Last updated: Fri 3 Apr 2015, 5:35 AM

Although, this would provide government related entities some comfort at the onset of refinancing challenges of 2014-15, deleveraging and asset sales of the GREs would be needed to contain banking sector exposure and address refinancing challenges going forward, particularly for restructured debt, the report argued. The bank report noted that following strategic official support during the global financial crisis and progress on the deleveraging front thereafter, the UAE banking sector appears in a more solid position.

“The loan-to-deposit ratio stood at 92 per cent in July, from a peak of 112 in September 2008, and the capital adequacy ratio stood at 19 per cent in second quarter 2013, from 13 per cent in 2008 third quarter.”

The research found out that liquidity in the UAE has improved as cash, bank deposits and certificates of deposits (CDs) held at the Central Bank increased to Dh198 billion in April, from a low of Dh92 billion in January 2009. Referring to locational statistics of Bank for International Settlement, the report said the UAE’s net external position versus BIS banks turned positive in the first quarter, which helps moderate the vulnerability to withdrawal of foreign bank funding.

According to the report, the cumulative drop from third quarter 2008 in BIS banks’ UAE exposure was $18 billion in forex-adjusted terms, with the bulk of the retreat occurring over the first year but remaining broadly stable thereafter.

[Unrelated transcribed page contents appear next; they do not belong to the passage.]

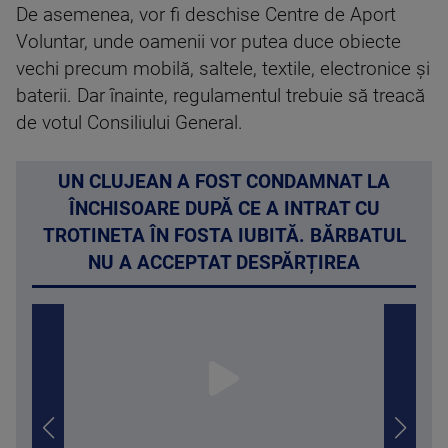
De asemenea, vor fi deschise Centre de Aport
Voluntar, unde oamenii vor putea duce obiecte
vechi precum mobilă, saltele, textile, electronice și
baterii. Dar înainte, regulamentul trebuie să treacă
de votul Consiliului General.
UN CLUJEAN A FOST CONDAMNAT LA
ÎNCHISOARE DUPĂ CE A INTRAT CU
TROTINETA ÎN FOSTA IUBITĂ. BĂRBATUL
NU A ACCEPTAT DESPĂRȚIREA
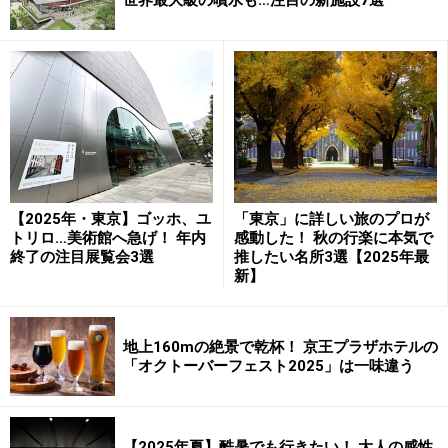
持たれ、ホテルに宿泊している外国人の利用も多いそう
です。
ヘルシーな野菜の盛り合わせ『ベジタブル・クルディテ』と
ビール
生ビール、スパークリングワイン、赤・白ワイン、カク
テル、ソフトドリンクなど全10種類のドリンクが1.5時間
【2025年・東京】ゴッホ、ユ
「東京」に詳しい旅のプロが
飲み放題。ヘルシーな野菜の盛り合わせやフレンチフラ
トリロ…美術館へ急げ！ 年内
感動した！ 秋の行楽に本気で
イなども別途1メニュー500円からオーダーできます。
終了の注目展覧会3選
推したい名所3選【2025年最
新】
そして沈みゆく太陽と、夜に切り替わる瞬間の美しい空
を堪能できる西側には、バーカウンターのようなハイデ
地上160mの絶景で乾杯！ 京王プラザホテルの
「オクトーバーフェスト2025」は一味違う
スク・ハイチェアのお一人様ビアガーデンコーナーが出
現。他のテーブルには背を向けて座る席なので一人でも
周りを気にせずゆったりでき、また隣り合った席で新た
【2025年夏】酷暑でも行きたい！ 大人の感性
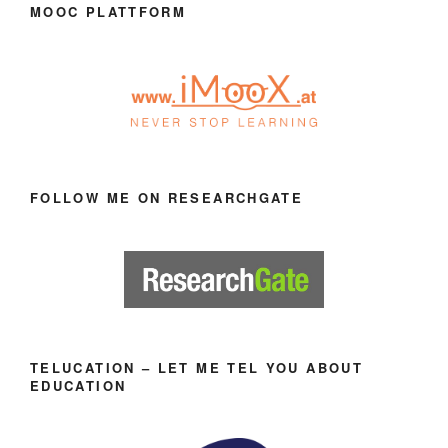
MOOC PLATTFORM
FOLLOW ME ON RESEARCHGATE
TELUCATION – LET ME TEL YOU ABOUT
EDUCATION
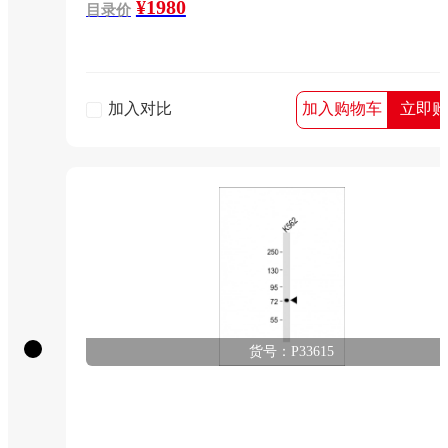
¥1980
ITF-1, TCF3, BHLHB21, E2A, ITF1
目录价
加入对比
加入购物车
立即购
货号：P33615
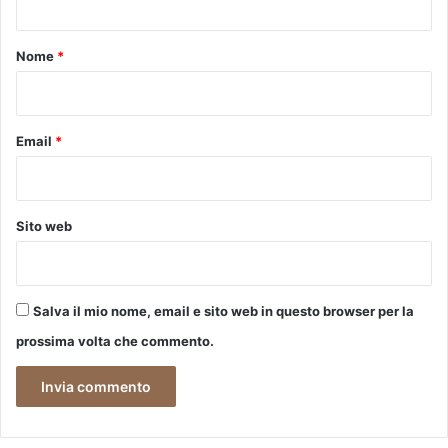
t
o
Nome
*
*
Email
*
Sito web
Salva il mio nome, email e sito web in questo browser per la
prossima volta che commento.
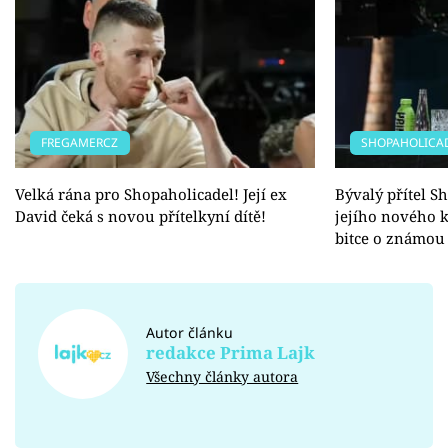
FREGAMERCZ
SHOPAHOLICA
Velká rána pro Shopaholicadel! Její ex
Bývalý přítel S
David čeká s novou přítelkyní dítě!
jejího nového k
bitce o známou
Autor článku
redakce Prima Lajk
Všechny články autora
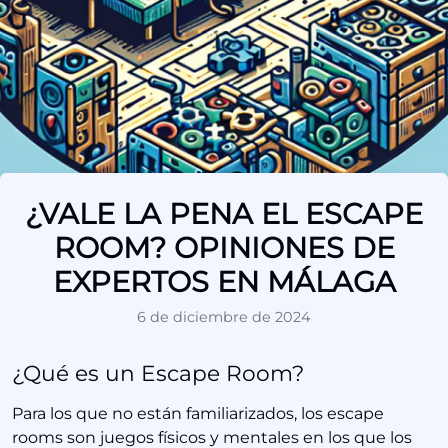
¿VALE LA PENA EL ESCAPE
ROOM? OPINIONES DE
EXPERTOS EN MÁLAGA
6 de diciembre de 2024
¿Qué es un Escape Room?
Para los que no están familiarizados, los escape
rooms son juegos físicos y mentales en los que los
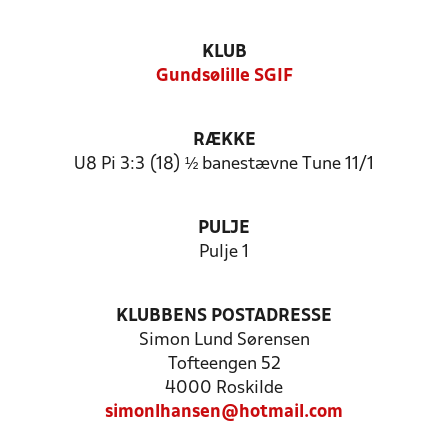
KLUB
Gundsølille SGIF
RÆKKE
U8 Pi 3:3 (18) ½ banestævne Tune 11/1
PULJE
Pulje 1
KLUBBENS POSTADRESSE
Simon Lund Sørensen
Tofteengen 52
4000 Roskilde
simonlhansen@hotmail.com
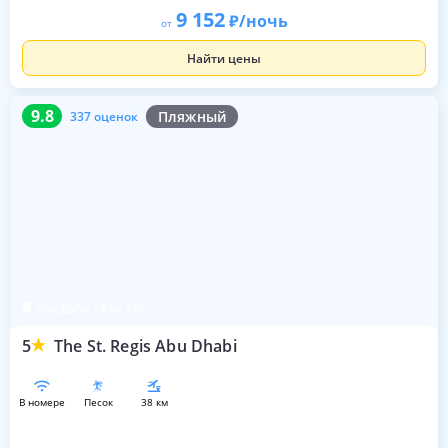
9 152
/ночь
от
Найти цены
9.8
337 оценок
9.8
Пляжный
337 оценок
Абу Даби / Аль Айн
5
The St. Regis Abu Dhabi
в номере
песок
38 км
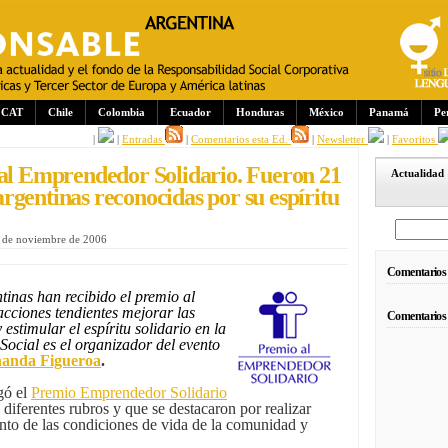
CAT
Chile
Colombia
Ecuador
Honduras
México
Panamá
Pe
|
|
Entradas
|
Comentarios esta Ed.
|
Newsletter
|
Favoritos
 al Emprendedor Solidario. Fueron 21
Actualidad
gentinas reconocidas por su espíritu
 de noviembre de 2006
Comentarios
inas han recibido el premio al
cciones tendientes mejorar las
Comentarios
 estimular el espíritu solidario en la
cial es el organizador del evento
anda Figueroa
.
gó el
Premio Emprendedor Solidario
diferentes rubros y que se destacaron por realizar
nto de las condiciones de vida de la comunidad y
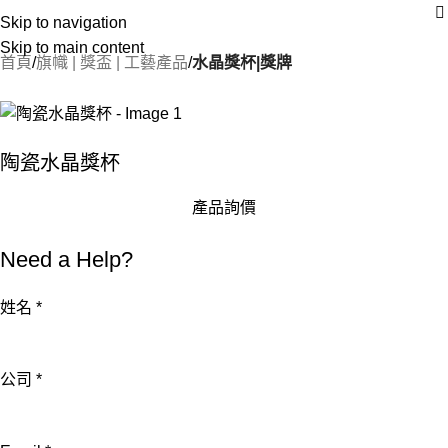
Skip to navigation
Skip to main content
首頁
旗幟 | 獎盃 | 工藝產品
水晶獎杯|獎牌
陶瓷水晶獎杯
產品詢價
Need a Help?
姓名
*
公司
*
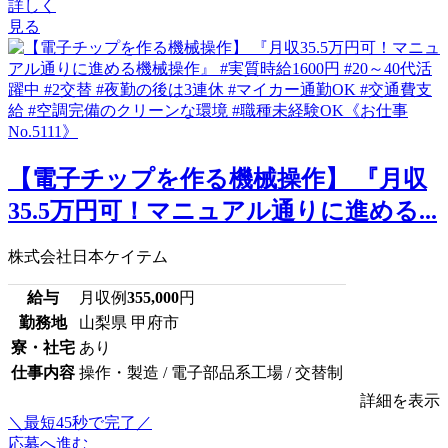
詳しく
見る
【電子チップを作る機械操作】 『月収
35.5万円可！マニュアル通りに進める...
株式会社日本ケイテム
給与
月収例
355,000
円
勤務地
山梨県 甲府市
寮・社宅
あり
仕事内容
操作・製造 / 電子部品系工場 / 交替制
詳細を表示
＼最短45秒で完了／
応募へ進む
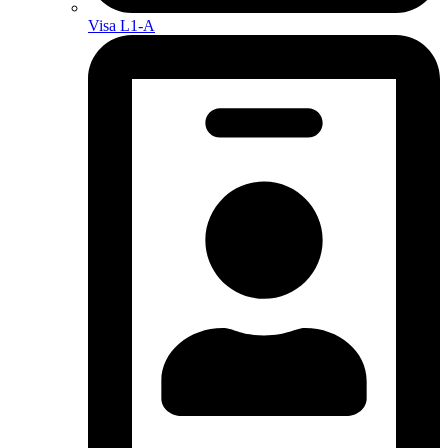
Visa L1-A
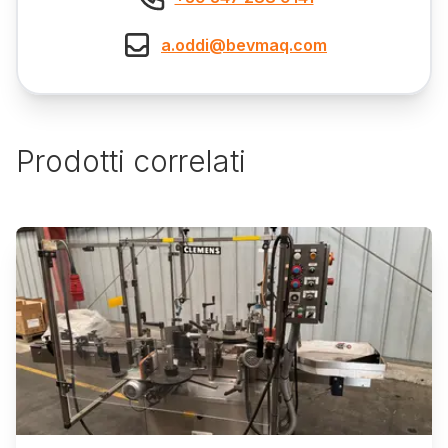
a.oddi@bevmaq.com
Prodotti correlati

“In terms of consolidated statistics, incorporating the domestic subsidiaries of foreign banks, on an ultimate risk basis, exposure to banks and non-financial corporates was reduced the most. This largely took the form of lower cross-border lending, though claims of domestic subsidiaries of BIS banks appear to have increased their lending to UAE entities meanwhile,” the report said.

BofA Merrill Lynch observes that increased domestic banking sector support to Dubai has brought exposure to the public sector to the highest level since the late 1970s. “There appears to be a modest increase in exposure of non-European banks at the expense of European, but the largest foreign claims are still owned by UK-based banks (52 per cent of total BIS consolidated claims on UAE entities). BIS consolidated claims on UAE entities are now at 20 per cent of total banking sector liabilities, from a peak of 33 per cent in 2008 third quarter, the highest in the Mena,” said the report.

The UAE also witnessed modest credit growth on liquidity and economic recovery. M2 growth increased markedly in July to 11.9 per cent year on year, broadly likely still supported by government and public sector deposits (which represent a combined 26 per cent of total deposits). “In counterpart, growth in loans and advances accelerated in July to 6.4 per cent, the fastest pace since mid 2009. This comes largely on the back of lending to the government and to the public sector, which has grown by an average of 13 per cent this year, and represent a combined 30 per cent of total loans,” the report said.

“Private sector loans are now expanding by a modest two to three per cent year on year in the first half on a stronger non-oil economic activity, after contracting for 40 consecutive months. Credit to the manufacturing, construction sectors has had a noted rebound,” the bank’s report said.